### Instruções
Continue o trecho sobre o jesuíta Manuel Foyaca de la Concha a partir da última frase apresentada.

-------- Trecho da página --------

Além dos dois Assistentes Regionais, mais um representante direto do Geral participou daquele encontro. Trata-se do jesuíta cubano Manuel Foyaca de la Concha (1905-1994), que havia sido designado Visitador Social para a América Latina por Janssens em 23 de novembro de 1955. O título oficial do cargo era “Visitador de América Latina de re sociali” e visava intensificar na América Latina o “apostolado social especializado”, sobretudo os CIAS, praticamente inexistentes no continente até então. Filho de pai cubano e mãe asturiana, Manuel Foyaca tinha migrado ainda criança para a Espanha, onde fez seus estudos iniciais, ingressou na Companhia de Jesus e se formou em Filosofia e Sociologia pela Universidade de Valladolid. Neste ínterim, vivenciou o advento da Segunda República Espanhola, com a dissolução da Companhia de Jesus na Espanha em janeiro de 1932 e o consequente exílio de toda uma geração de jesuítas. No seu caso, o destino foi Entre-os-Rios (Portugal), onde concluiu a Teologia.

-------- Linhas de dados --------

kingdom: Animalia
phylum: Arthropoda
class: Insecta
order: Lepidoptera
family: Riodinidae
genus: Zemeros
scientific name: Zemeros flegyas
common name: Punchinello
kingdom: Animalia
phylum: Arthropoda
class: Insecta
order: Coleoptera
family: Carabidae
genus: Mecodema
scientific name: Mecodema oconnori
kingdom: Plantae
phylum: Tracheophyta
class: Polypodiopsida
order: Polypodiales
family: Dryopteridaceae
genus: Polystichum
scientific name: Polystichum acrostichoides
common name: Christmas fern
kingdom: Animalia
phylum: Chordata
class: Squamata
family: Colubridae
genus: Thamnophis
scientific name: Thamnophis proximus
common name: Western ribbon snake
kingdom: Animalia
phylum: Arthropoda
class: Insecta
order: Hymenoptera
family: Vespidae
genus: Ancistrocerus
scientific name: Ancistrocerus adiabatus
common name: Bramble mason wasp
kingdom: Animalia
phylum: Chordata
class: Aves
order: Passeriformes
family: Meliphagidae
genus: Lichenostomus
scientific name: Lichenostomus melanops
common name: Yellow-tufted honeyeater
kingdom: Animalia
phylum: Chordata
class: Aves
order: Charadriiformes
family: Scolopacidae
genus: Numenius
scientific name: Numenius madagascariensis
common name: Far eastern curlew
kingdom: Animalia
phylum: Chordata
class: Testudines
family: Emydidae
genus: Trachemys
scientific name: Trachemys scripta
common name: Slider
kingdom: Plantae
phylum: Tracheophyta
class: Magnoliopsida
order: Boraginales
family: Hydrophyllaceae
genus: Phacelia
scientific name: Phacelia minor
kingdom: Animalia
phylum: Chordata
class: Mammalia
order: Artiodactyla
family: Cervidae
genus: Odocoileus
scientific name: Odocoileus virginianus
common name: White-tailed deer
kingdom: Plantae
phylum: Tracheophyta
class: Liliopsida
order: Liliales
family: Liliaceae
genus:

--------

### Resultado
Seu retorno à ilha caribenha ocorreu apenas em 1940 para ensinar História da América e Sociologia no renomado (e elitista) Colégio de Belén, localizado em Havana. Ao longo daquela década, ele iria se firmar como um dos mais ativos e respeitados intelectuais católicos do país, ocupando cargos de destaque, como assessor nacional da Ação Católica Cubana (ACC), editor da revista Justicia Social Cristiana e fundador do movimento Democracia Social Cristã. Sua ação, porém, não ficou circunscrita ao espaço insular, assumindo uma projeção continental, tendo participado, em 1946, da constituição da Confederação Interamericana de Ação Social Cristã e da organização do Segundo Congresso Interamericano de Ação Social em Havana, em parceria com a National Catholic Welfare Conference (NCWC) dos Estados Unidos. Dois dos seus livros (Un nuevo orden económico-social, de 1941, e Democracia Social Cristiana, de 1948) inspiraram toda uma geração de dirigentes partidários de inspiração social cristã ou democrata cristã. Como resultado desse labor, Manuel Foyaca fundou em 1950 o Centro Social de Havana – precursor dos CIAS latino-americanos –, que ele dirigiu nos anos seguintes e que o credenciou para exercer a função de Visitador Social para a América Latina (cf. Molina, 2005).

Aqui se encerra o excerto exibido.